一身独立

多動性を発揮し、「21世紀の百姓」を目指す27歳元エリートのブログ。

【気になるニュース】コンピュータへの課税の是非


今日もニュース英語の授業で読んだエコノミストの記事を紹介していきたい。

この記事は、「マイクロソフト」創設者のビル・ゲイツの提案への批判記事である。
ゲイツ氏はあるインタヴューで、政府はロボットへの課税を検討すべきだと提案した。彼は急速な自動化の進展を管理する社会の能力に対して、疑念を表明したという。

ロボットに課税して、ロボットのコストを上げ、企業に人間を雇うインセンティヴを与えるというのが、この提案の狙いだろう。
しかしエコノミストはこの提案を真っ向から批判する。

記事によれば、ゲイツ氏はロボットへの投資を石炭火力発電所への投資のようなものだと理解しているという。つまり経済的な成果と同時に、社会にコスト(いわゆる負の外部性)をかける財だと理解しているのだ。ロボットへの投資が生むコストとして、長期に渡る失業が想定される。失業者が増えれば、政府は財源としての納税者を失い、逆に社会保障で支える必要が出てくる。

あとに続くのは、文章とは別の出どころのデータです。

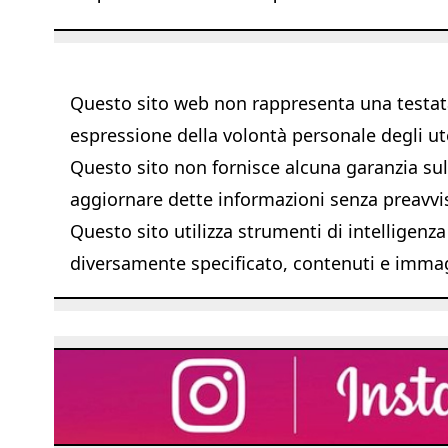
Questo sito web non rappresenta una testata 
espressione della volontà personale degli ut
Questo sito non fornisce alcuna garanzia sull'
aggiornare dette informazioni senza preavvi
Questo sito utilizza strumenti di intelligenza
diversamente specificato, contenuti e immagi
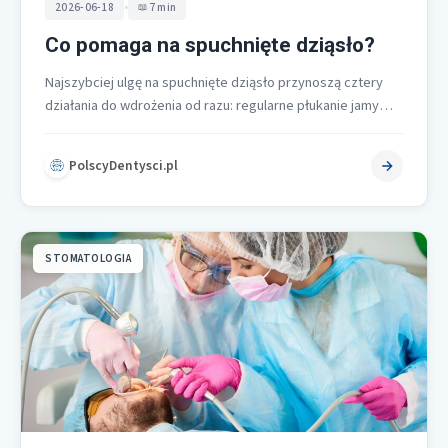
•
2026-06-18
7 min
Co pomaga na spuchnięte dziąsło?
Najszybciej ulgę na spuchnięte dziąsło przynoszą cztery
działania do wdrożenia od razu: regularne płukanie jamy
ustnej, zimne okłady na policzek,…
PolscyDentysci.pl
STOMATOLOGIA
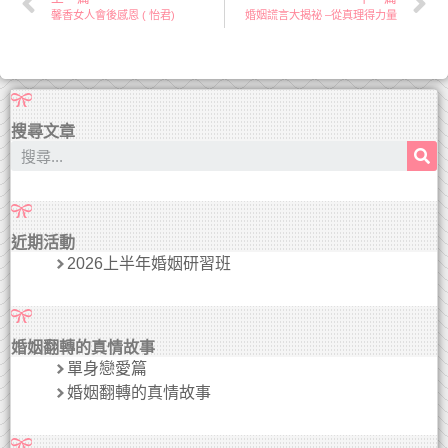
馨香女人會後感恩 ( 怡君)
婚姻謊言大揭祕 –從真理得力量
搜尋文章
近期活動
2026上半年婚姻研習班
婚姻翻轉的真情故事
單身戀愛篇
婚姻翻轉的真情故事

大気汚染を招き、気候変動の原因物質である温室効果ガスを排出する石炭火力発電所は、膨大な負の外部性を生んでいる。外部性のある財には、ミクロ経済学で想定されている完全競争市場が成り立たず、「市場の失敗」が起きることが知られている。中央政府地方自治体の適切な介入が求められるのである。
少なくない経済学者が、二酸化炭素の排出に課税する炭素税や、排出権を設定して取引させる排出権取引の導入に賛同しているのも、石炭火力発電所が典型的な市場の失敗であるためである。

記事は、このようなゲイツ氏の想定の誤りを指摘する。まずロボットへの投資は、人間をより生産的にする、と主張するのである。確かに一部の労働者は職を失うかもしれない。ただ労働者全体で見れば、消費財・サーヴィスの価格が下がるため、消費者はロボットへの投資から恩恵を受ける。逆にロボットへの投資を怠れば、医療や介護にかかる社会保障が膨張していく一方になってしまう恐れがある。

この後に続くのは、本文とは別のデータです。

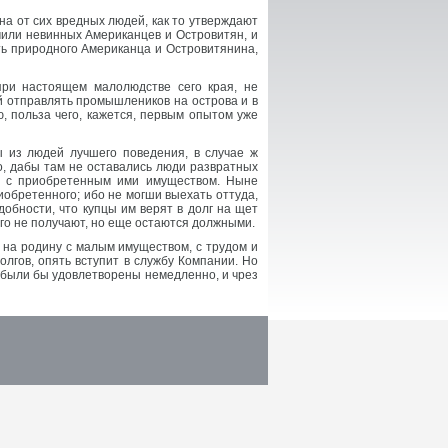
а от сих вредных людей, как то утверждают
учили невинных Американцев и Островитян, и
ь природного Американца и Островитянина,
при настоящем малолюдстве сего края, не
й отправлять промышлеников на острова и в
, польза чего, кажется, первым опытом уже
 из людей лучшего поведения, в случае ж
о, дабы там не оставались люди развратных
, с приобретенным ими имуществом. Ныне
иобретенного; ибо не могши выехать оттуда,
добности, что купцы им верят в долг на щет
его не получают, но еще остаются должными.
 на родину с малым имуществом, с трудом и
лгов, опять вступит в службу Компании. Но
х были бы удовлетворены немедленно, и чрез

結論を述べれば、メリットとデメリットを勘案すれば、恐れるべきはロボットの導入による自動化ではなく、ロボットの導入が遅れることなのだ、と記事は主張する。

それでは自動化の進展によって失職した人には、どのような社会保障を提供すべきか。記事は一案として、自動運転タクシーから得た収入を失業者に与えてはどうか、と提案している。まさに自動化による利益を、多くの個人に分配するという発想である。

記事は最後にこう締めている。ロボットは一見便利な元凶である。しかし現代は一部の支配的な企業が生まれ、彼らの利益に課税することを検討すべきではないか。労働者も機械も供給過剰であり、一部の支配的な企業はそれらを安い価格で利用している。個人的には、そのような社会ではベーシック・インカムの導入が、有力な選択肢として上ってくると考えている。